### Exercise data

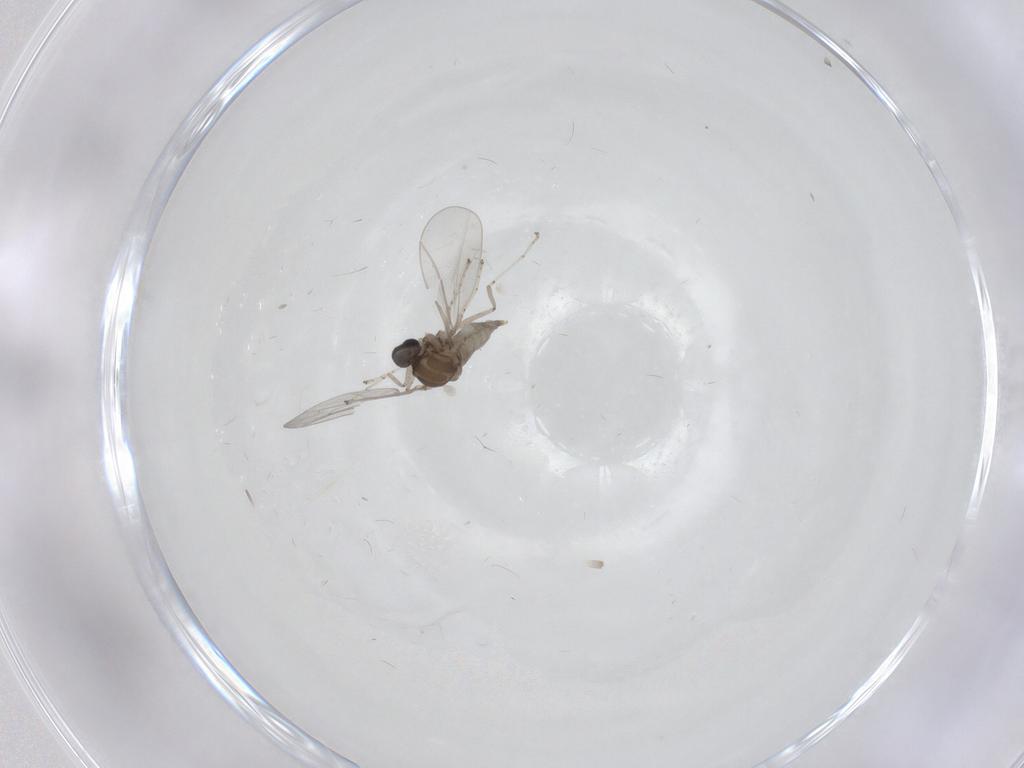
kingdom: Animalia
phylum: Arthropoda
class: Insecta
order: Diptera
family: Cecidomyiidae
---
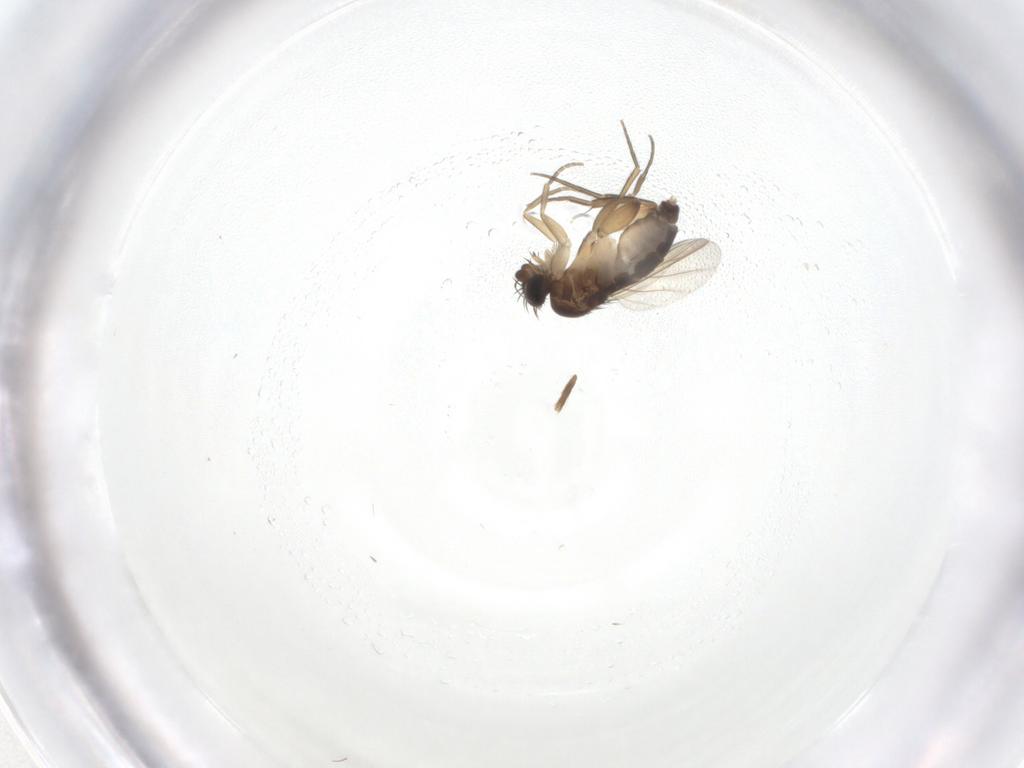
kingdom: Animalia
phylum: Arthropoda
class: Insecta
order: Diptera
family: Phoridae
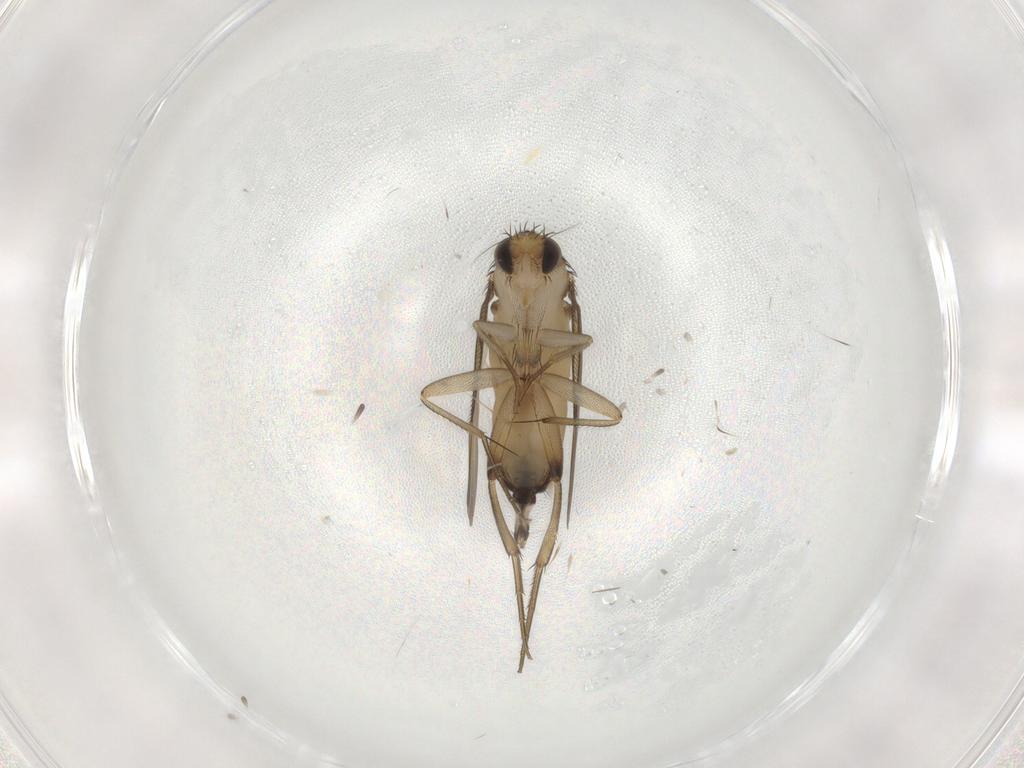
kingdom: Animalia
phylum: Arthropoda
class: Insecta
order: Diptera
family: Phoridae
* * *
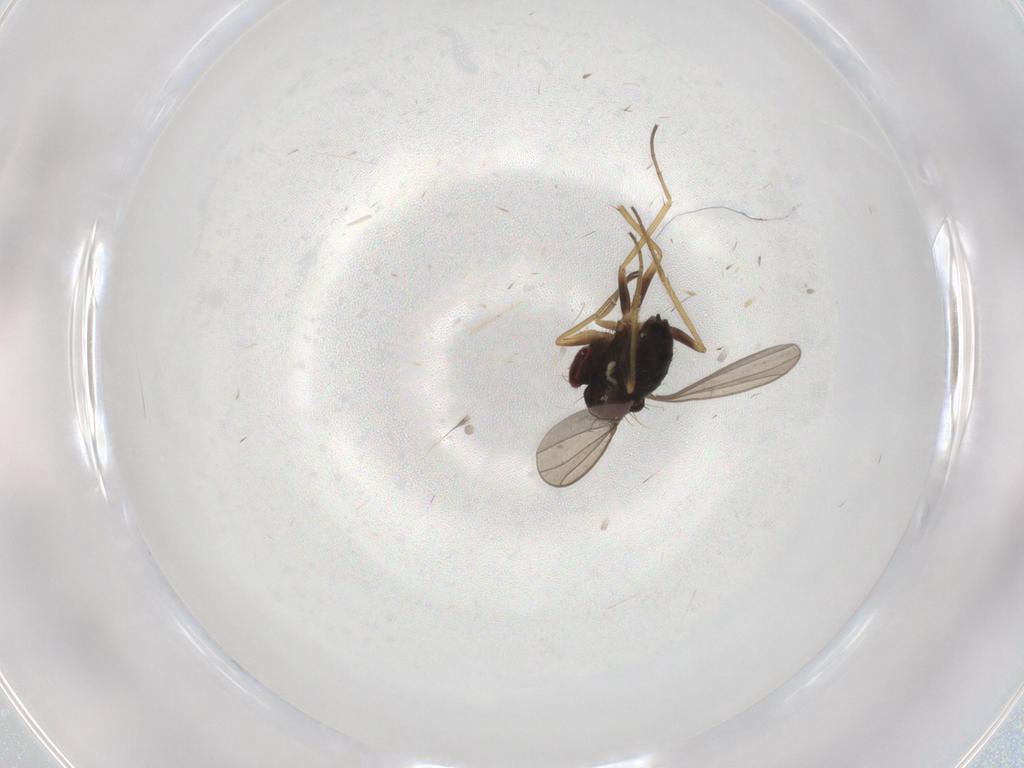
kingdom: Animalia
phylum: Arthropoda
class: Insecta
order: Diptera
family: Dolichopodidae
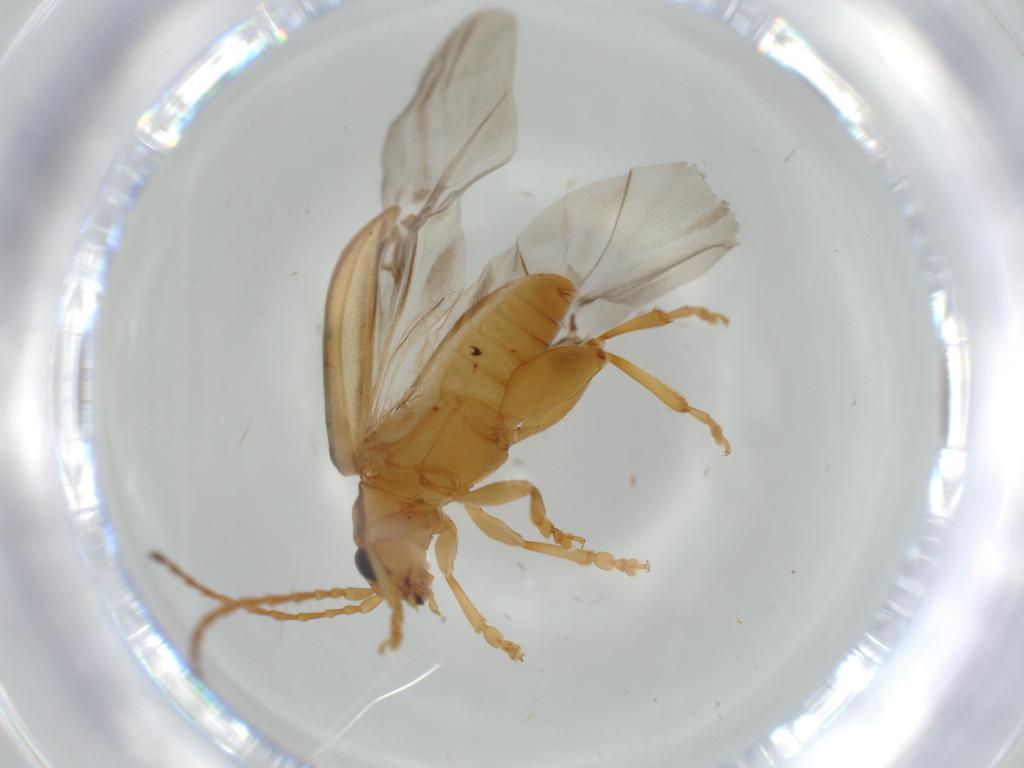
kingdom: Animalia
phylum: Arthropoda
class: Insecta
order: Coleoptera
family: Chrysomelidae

### Exercise goal
Count the lines in the items that contain the word "family", matching case, and give only the number.

### Expected answer
5